Intervino en las batallas de Almenar (27 de julio), Zaragoza (20 de agosto) y Brihuega (9 de diciembre de 1710). A mediados del año 1715, ya al final de la guerra, se hallaba acantonado en Aragón, siendo reformado en mayo de ese año fusionándose con parte de Regimiento de Burgos.

Las banderas y estandartes a lo largo de la Edad Moderna tuvieron una gran carga simbólica. Su valor emblemático como elemento protector de los ejércitos tenía validez desde el mismo momento que eran bendecidos y entregados a las tropas.

La tradición local recoge que Manuel Félix de Osorno prometió entregar un exvoto, a la imagen de Ntra. Sra. del Valle (Manzanilla), si vencían las tropas de Felipe V y salía con vida del conflicto sucesorio. Ese exvoto se concretó en entregarle como muestra de agradecimiento y homenaje, las banderas de su Regimiento, la bandera de la Compañía coronela que él mismo dirigía y otras dos de compañías (las del Teniente Coronel y Sargento Mayor).

Una tradición local que tuvo detrás una evidente realidad histórica, y es lo que explica que cumpliera con su promesa y que dichas banderas se conserven en la actualidad entre los exvotos de la citada imagen que se venera en la ermita del mismo nombre en la localidad de Manzanilla.

Luis Sorando, experto en Vexicología las describe de la siguiente forma:

“Son las 3 de tafetán de seda blanco, cruzados sus campos de esquina a esquina por el aspa roja de Borgoña, también de seda y cuyos nudos convergen todos hacia el cruce de la misma, formando cuatro grandes espacios triangulares blancos.

La bandera principal o Coronela tiene pintado en el espacio al asta un castillo, y en el del batiente un león rampante rojo y coronado, ambos de pequeño tamaño y perpendiculares con respecto al asta.

Las dos sencillas son idénticas entre sí con el nombre TRIANA en su anverso, sobre su espacio al batiente, en grandes letras de seda roja, perpendiculares con respecto al asta; siendo el reverso idéntico pero con el nombre invertido.Cada una de ellas tiene una corbata roja y otra blanca, ambas ellas con dos caídas y ni lazo ni flecos”.

Banderas que han pertenecido como bienes de la Hermandad desde su donación y así consta en los inventarios de los años 1733, 1744, 1755 y 1775. Las originales estuvieron colgadas hasta la década de los 60 del siglo XX, que fueron sustituidas por unas réplicas bordadas por las monjas del convento carmelita de Villaba del Alcor.

A lo largo del siglo XVIII varios Hermanos Mayores pertenecieron a esta familia: Fernando de Osorno y Herrera, Francisco de Osorno y Catalá.

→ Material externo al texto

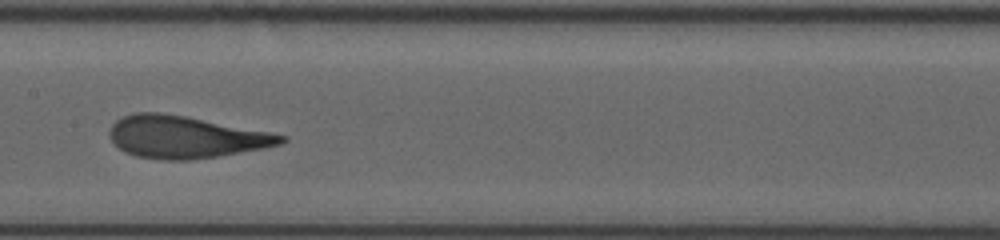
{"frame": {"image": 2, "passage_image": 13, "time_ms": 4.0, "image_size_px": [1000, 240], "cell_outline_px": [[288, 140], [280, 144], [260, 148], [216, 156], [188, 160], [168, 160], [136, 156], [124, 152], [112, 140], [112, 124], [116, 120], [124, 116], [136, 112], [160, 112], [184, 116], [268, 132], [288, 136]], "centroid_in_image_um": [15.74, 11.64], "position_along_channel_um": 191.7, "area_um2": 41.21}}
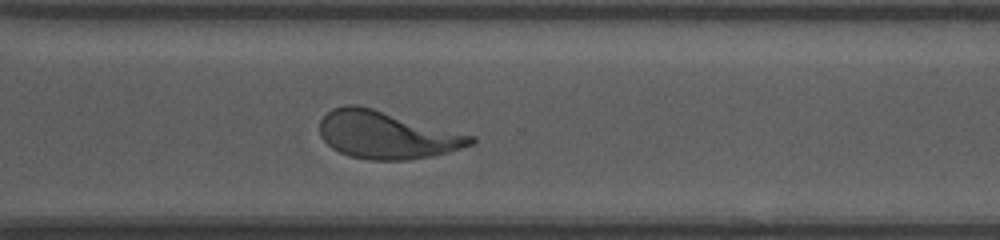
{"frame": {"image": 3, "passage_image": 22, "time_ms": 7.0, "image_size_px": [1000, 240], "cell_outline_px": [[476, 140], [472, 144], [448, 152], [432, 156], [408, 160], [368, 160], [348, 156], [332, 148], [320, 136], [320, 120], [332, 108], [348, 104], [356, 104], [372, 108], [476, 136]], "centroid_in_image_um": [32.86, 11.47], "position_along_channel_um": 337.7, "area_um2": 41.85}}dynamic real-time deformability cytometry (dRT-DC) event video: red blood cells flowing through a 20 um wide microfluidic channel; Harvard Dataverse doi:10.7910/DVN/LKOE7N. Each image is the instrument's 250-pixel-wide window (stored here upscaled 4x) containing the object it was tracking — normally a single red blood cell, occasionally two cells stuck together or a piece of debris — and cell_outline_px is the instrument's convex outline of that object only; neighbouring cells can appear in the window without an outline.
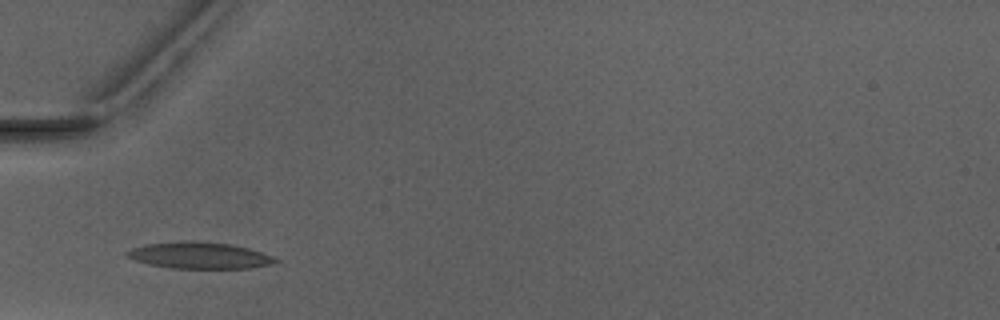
{"species": "Egyptian fruit bat (a non-hibernating species)", "species_latin": "Rousettus aegyptiacus", "temperature_condition": "warm", "stored_images_in_passage": 2, "camera_frame_rate_fps": 3000, "um_per_image_px": 0.085, "animal": {"sex": "male"}, "frame": {"image": 1, "passage_image": 2, "time_ms": 1.333, "image_size_px": [1000, 320], "cell_outline_px": [[280, 260], [272, 264], [252, 268], [172, 268], [148, 264], [136, 260], [128, 256], [124, 252], [132, 248], [144, 244], [180, 240], [192, 240], [232, 244], [248, 248], [272, 256]], "centroid_in_image_um": [16.94, 21.69], "position_along_channel_um": 68.1, "area_um2": 23.06}}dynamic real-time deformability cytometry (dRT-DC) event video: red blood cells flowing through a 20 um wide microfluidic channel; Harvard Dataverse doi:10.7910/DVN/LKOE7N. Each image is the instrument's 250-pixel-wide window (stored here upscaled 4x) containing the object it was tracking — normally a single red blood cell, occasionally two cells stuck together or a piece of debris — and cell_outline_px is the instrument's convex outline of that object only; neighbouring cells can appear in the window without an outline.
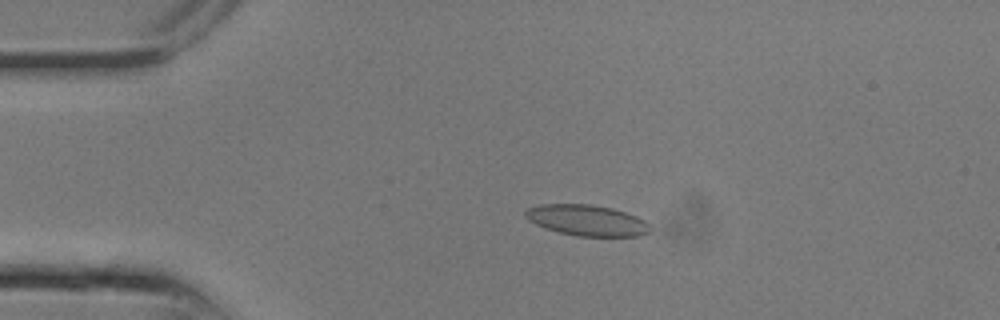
{"species": "common noctule bat (a hibernating species)", "species_latin": "Nyctalus noctula", "temperature_condition": "room temperature", "stored_images_in_passage": 24, "camera_frame_rate_fps": 3000, "um_per_image_px": 0.085, "animal": {"sex": "male", "body_mass_g": 13.3}, "frame": {"image": 1, "passage_image": 5, "time_ms": 1.333, "image_size_px": [1000, 320], "cell_outline_px": [[652, 228], [648, 232], [640, 236], [576, 236], [544, 228], [528, 220], [524, 216], [524, 212], [528, 208], [540, 204], [592, 204], [612, 208], [636, 216], [644, 220]], "centroid_in_image_um": [49.87, 18.72], "position_along_channel_um": 35.1, "area_um2": 22.48}}
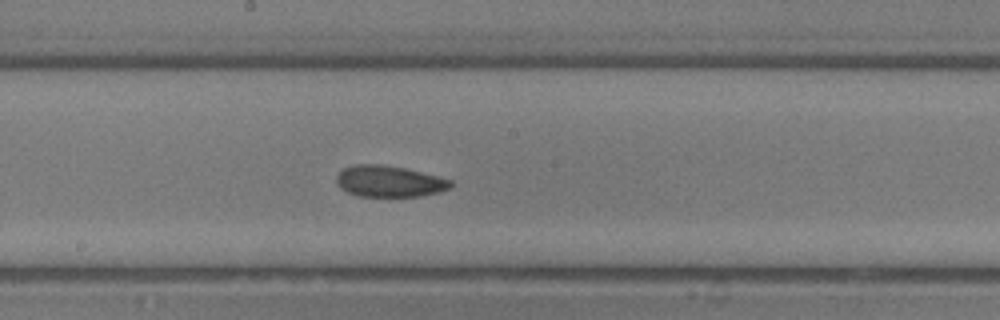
{"frame": {"image": 2, "passage_image": 13, "time_ms": 4.0, "image_size_px": [1000, 320], "cell_outline_px": [[452, 184], [448, 188], [436, 192], [420, 196], [356, 196], [340, 188], [336, 180], [336, 176], [344, 168], [356, 164], [384, 164], [404, 168], [440, 176], [452, 180]], "centroid_in_image_um": [33.07, 15.4], "position_along_channel_um": 215.1, "area_um2": 20.75}}
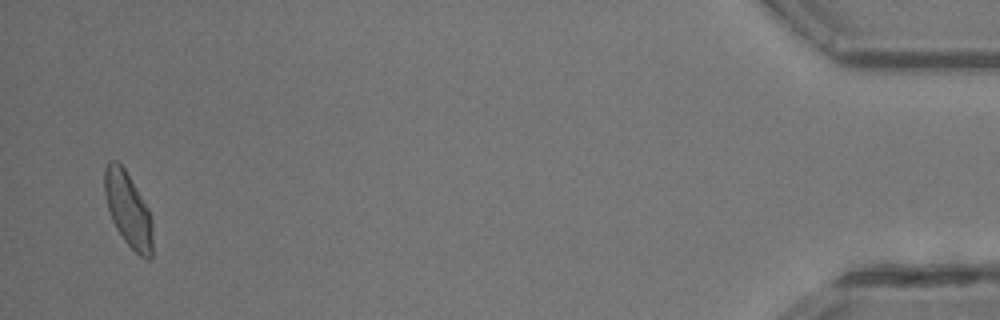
{"frame": {"image": 3, "passage_image": 24, "time_ms": 7.667, "image_size_px": [1000, 320], "cell_outline_px": [[152, 256], [148, 260], [140, 256], [124, 240], [116, 228], [112, 220], [108, 208], [104, 192], [104, 168], [108, 160], [116, 160], [124, 168], [148, 208], [152, 224]], "centroid_in_image_um": [10.88, 17.8], "position_along_channel_um": 424.3, "area_um2": 20.69}}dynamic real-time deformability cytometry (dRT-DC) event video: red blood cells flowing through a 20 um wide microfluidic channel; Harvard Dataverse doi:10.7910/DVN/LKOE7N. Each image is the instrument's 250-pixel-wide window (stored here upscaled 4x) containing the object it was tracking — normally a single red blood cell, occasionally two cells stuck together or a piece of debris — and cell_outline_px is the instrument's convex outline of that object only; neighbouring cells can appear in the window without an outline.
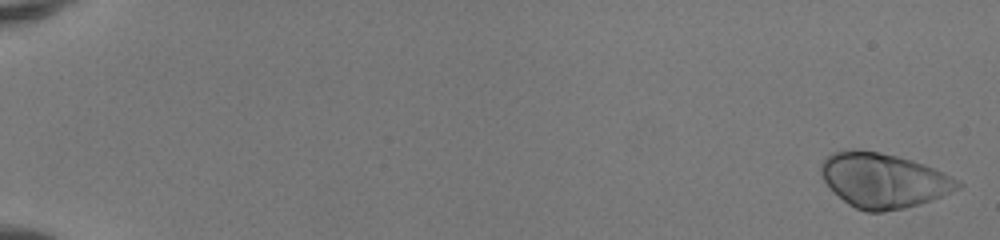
{"species": "human", "species_latin": "Homo sapiens", "temperature_condition": "room temperature", "stored_images_in_passage": 52, "camera_frame_rate_fps": 3000, "um_per_image_px": 0.085, "donor": {"sex": "female"}, "frame": {"image": 1, "passage_image": 2, "time_ms": 0.333, "image_size_px": [1000, 240], "cell_outline_px": [[964, 184], [960, 188], [932, 200], [904, 208], [880, 212], [868, 212], [856, 208], [848, 204], [824, 180], [820, 172], [820, 164], [832, 152], [848, 148], [856, 148], [880, 152], [896, 156], [924, 164], [960, 180]], "centroid_in_image_um": [75.1, 15.31], "position_along_channel_um": 9.9, "area_um2": 43.41}}
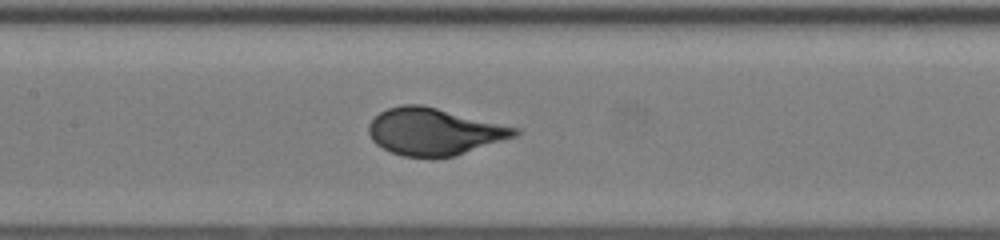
{"frame": {"image": 2, "passage_image": 28, "time_ms": 9.0, "image_size_px": [1000, 240], "cell_outline_px": [[520, 132], [516, 136], [456, 156], [404, 156], [392, 152], [376, 144], [372, 140], [368, 132], [368, 124], [380, 112], [388, 108], [404, 104], [420, 104], [520, 128]], "centroid_in_image_um": [36.91, 11.17], "position_along_channel_um": 170.5, "area_um2": 39.59}}
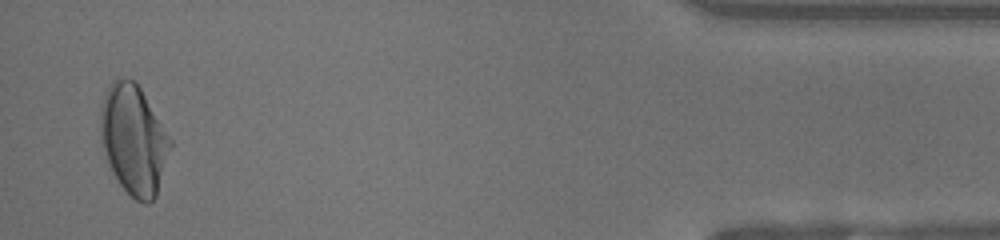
{"frame": {"image": 3, "passage_image": 51, "time_ms": 16.667, "image_size_px": [1000, 240], "cell_outline_px": [[172, 144], [156, 196], [148, 204], [144, 204], [136, 200], [120, 184], [112, 172], [100, 136], [100, 108], [104, 96], [112, 80], [136, 80], [172, 140]], "centroid_in_image_um": [11.37, 11.87], "position_along_channel_um": 423.8, "area_um2": 44.1}, "authors_computed_cell_mechanics": {"area_um2": 40.6334, "velocity_mm_per_s": 4.1287, "shape_relaxation_time_tau1_ms": 3.1331, "shape_relaxation_time_tau2_ms": null, "deformation_change_tau1": 0.1872, "deformation_change_tau2": null}}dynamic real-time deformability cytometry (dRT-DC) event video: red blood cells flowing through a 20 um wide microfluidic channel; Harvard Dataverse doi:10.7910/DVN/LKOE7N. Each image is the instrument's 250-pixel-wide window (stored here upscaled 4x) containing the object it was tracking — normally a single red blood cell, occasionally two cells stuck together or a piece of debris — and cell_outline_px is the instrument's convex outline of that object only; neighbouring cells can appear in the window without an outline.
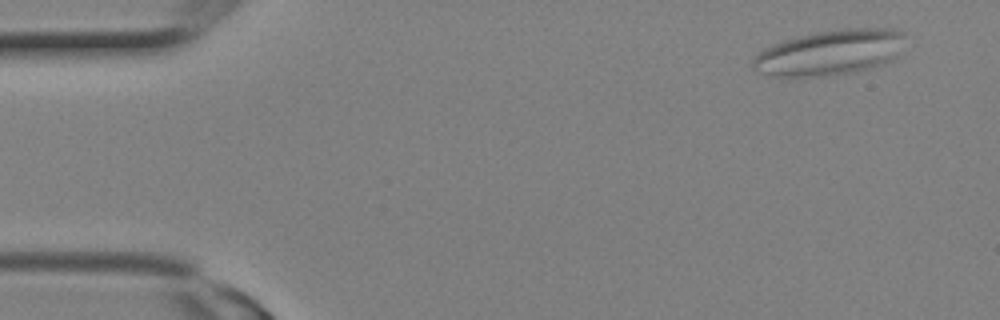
{"species": "Egyptian fruit bat (a non-hibernating species)", "species_latin": "Rousettus aegyptiacus", "temperature_condition": "room temperature", "stored_images_in_passage": 15, "camera_frame_rate_fps": 3000, "um_per_image_px": 0.085, "animal": {"sex": "female"}, "frame": {"image": 1, "passage_image": 1, "time_ms": 0.0, "image_size_px": [1000, 320], "cell_outline_px": [[904, 36], [896, 56], [892, 60], [872, 68], [832, 76], [772, 76], [756, 72], [752, 68], [752, 60], [764, 48], [772, 44], [784, 40], [816, 32], [844, 28], [896, 28], [904, 32]], "centroid_in_image_um": [70.53, 4.47], "position_along_channel_um": 14.5, "area_um2": 40.29}}
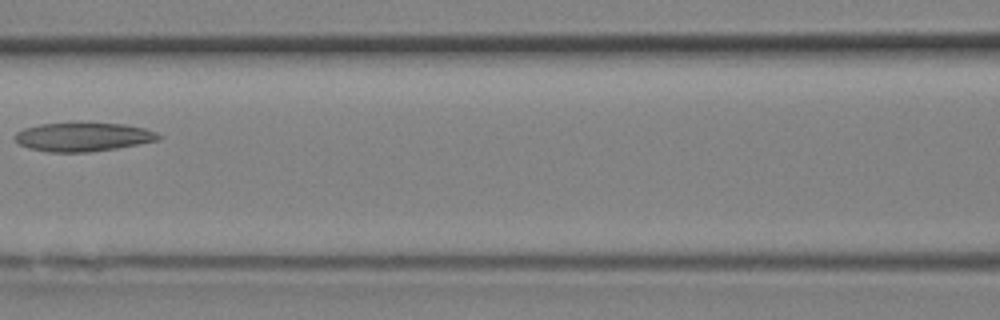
{"frame": {"image": 2, "passage_image": 11, "time_ms": 3.333, "image_size_px": [1000, 320], "cell_outline_px": [[160, 140], [116, 148], [88, 152], [48, 152], [28, 148], [20, 144], [16, 140], [16, 132], [24, 128], [40, 124], [124, 124], [144, 128], [156, 132], [160, 136]], "centroid_in_image_um": [7.06, 11.65], "position_along_channel_um": 159.5, "area_um2": 23.58}}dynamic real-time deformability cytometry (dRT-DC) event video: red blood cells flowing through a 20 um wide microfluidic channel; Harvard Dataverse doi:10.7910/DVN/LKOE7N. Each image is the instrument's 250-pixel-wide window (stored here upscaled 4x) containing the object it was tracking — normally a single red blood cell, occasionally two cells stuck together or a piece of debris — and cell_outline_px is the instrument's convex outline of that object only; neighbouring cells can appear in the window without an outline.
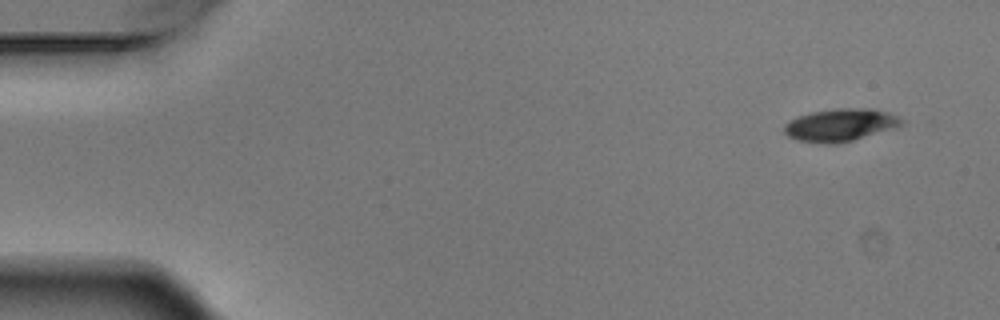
{"species": "Egyptian fruit bat (a non-hibernating species)", "species_latin": "Rousettus aegyptiacus", "temperature_condition": "warm", "stored_images_in_passage": 3, "camera_frame_rate_fps": 3000, "um_per_image_px": 0.085, "animal": {"sex": "male"}, "frame": {"image": 1, "passage_image": 1, "time_ms": 0.0, "image_size_px": [1000, 320], "cell_outline_px": [[904, 124], [896, 128], [852, 140], [836, 144], [824, 144], [800, 140], [788, 136], [784, 132], [784, 124], [800, 116], [812, 112], [836, 108], [872, 108], [888, 112], [900, 116], [904, 120]], "centroid_in_image_um": [71.5, 10.62], "position_along_channel_um": 13.5, "area_um2": 22.31}}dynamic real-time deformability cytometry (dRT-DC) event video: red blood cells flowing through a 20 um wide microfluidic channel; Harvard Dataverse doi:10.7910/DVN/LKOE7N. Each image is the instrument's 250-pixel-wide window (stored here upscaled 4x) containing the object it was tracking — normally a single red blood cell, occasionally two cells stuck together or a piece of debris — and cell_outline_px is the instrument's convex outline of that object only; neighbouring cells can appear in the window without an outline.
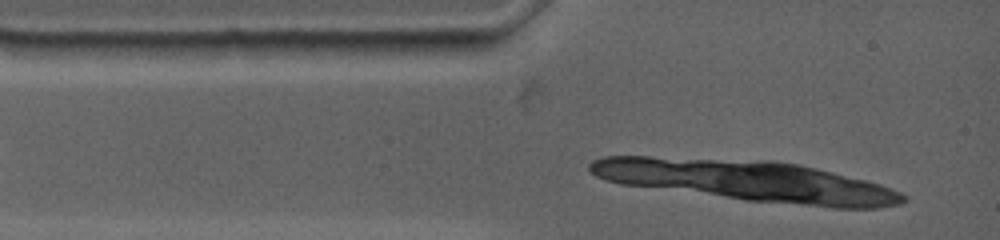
{"species": "common noctule bat (a hibernating species)", "species_latin": "Nyctalus noctula", "temperature_condition": "warm", "stored_images_in_passage": 2, "camera_frame_rate_fps": 4500, "um_per_image_px": 0.085, "animal": {"sex": "female", "body_mass_g": 19.0, "forearm_length_mm": 53.3}, "frame": {"image": 1, "passage_image": 1, "time_ms": 0.0, "image_size_px": [1000, 240], "cell_outline_px": [[500, 40], [496, 44], [488, 48], [468, 56], [372, 60], [360, 60], [336, 44], [348, 40]], "centroid_in_image_um": [35.15, 4.13], "position_along_channel_um": 49.9, "area_um2": 18.26}}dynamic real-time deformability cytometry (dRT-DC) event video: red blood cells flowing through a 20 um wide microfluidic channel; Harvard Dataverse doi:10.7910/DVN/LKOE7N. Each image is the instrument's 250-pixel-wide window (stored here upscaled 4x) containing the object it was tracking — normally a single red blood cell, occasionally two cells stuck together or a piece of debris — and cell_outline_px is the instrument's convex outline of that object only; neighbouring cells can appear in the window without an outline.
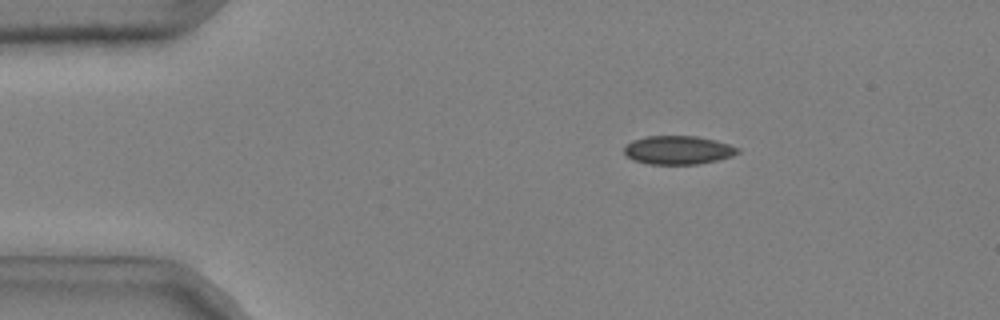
{"species": "common noctule bat (a hibernating species)", "species_latin": "Nyctalus noctula", "temperature_condition": "cold", "stored_images_in_passage": 46, "camera_frame_rate_fps": 3000, "um_per_image_px": 0.085, "animal": {"sex": "male", "body_mass_g": 20.4}, "frame": {"image": 1, "passage_image": 5, "time_ms": 1.333, "image_size_px": [1000, 320], "cell_outline_px": [[740, 152], [732, 156], [716, 160], [696, 164], [648, 164], [624, 156], [624, 148], [632, 140], [648, 136], [696, 136], [716, 140], [740, 148]], "centroid_in_image_um": [57.64, 12.75], "position_along_channel_um": 27.4, "area_um2": 18.84}}
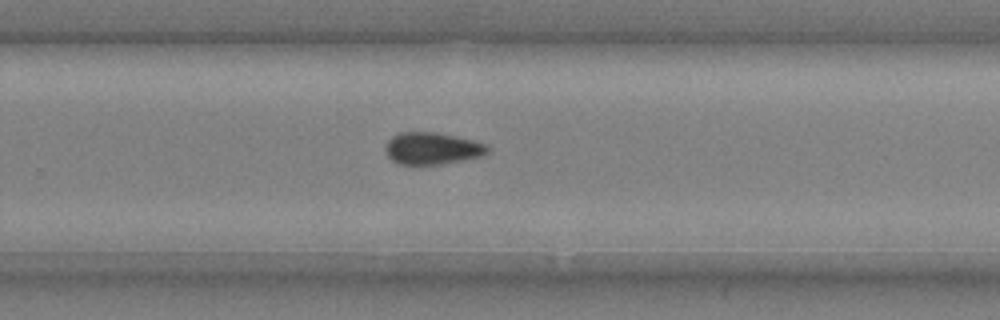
{"frame": {"image": 2, "passage_image": 31, "time_ms": 10.0, "image_size_px": [1000, 320], "cell_outline_px": [[488, 152], [480, 156], [420, 168], [416, 168], [396, 164], [388, 156], [384, 148], [388, 140], [392, 136], [400, 132], [436, 132], [472, 140], [488, 144]], "centroid_in_image_um": [36.65, 12.66], "position_along_channel_um": 293.1, "area_um2": 19.59}}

Pero como la donación realizada por Manuel Félix Osorno no fue un hecho aislado, pues otras imágenes como Nuestra Señora de la Fuensanta (Córdoba), Nuestra Señora de Atocha (Madrid), o Nuestra Señora del Viso (Asturias), también recibieron preseas parecidas.

Manzanilla tuvo su premio. Felipe V en señal de agradecimiento a la villa, en la Real Provisión de del 21 de diciembre de 1719 le concedió a la Hermandad del Valle licencia para celebrar una feria de ganado durante 3 días, coincidiendo con la festividad del Espíritu Santo.

Durante el establecimiento de la Corte en la ciudad de Sevilla, al parecer el rey asistió cada año a la feria. La implicación de Manuel Félix Osorno, así como de su localidad natal Manzanilla en la leva y primera formación del Regimiento, y en su posterior actuación, es lo que explica la motivación del rey al conceder y otorgar la merced de celebrar la “Real Feria del Valle”. La Hermandad además contaría con la merced de recibir la mitad de las alcabalas recaudadas durante la misma.

Un pasado que se ha recogido en el escudo municipal de la localidad, donde figuran las banderas de dos de sus batallones con el anagrama “TRIANA” junto a un álamo.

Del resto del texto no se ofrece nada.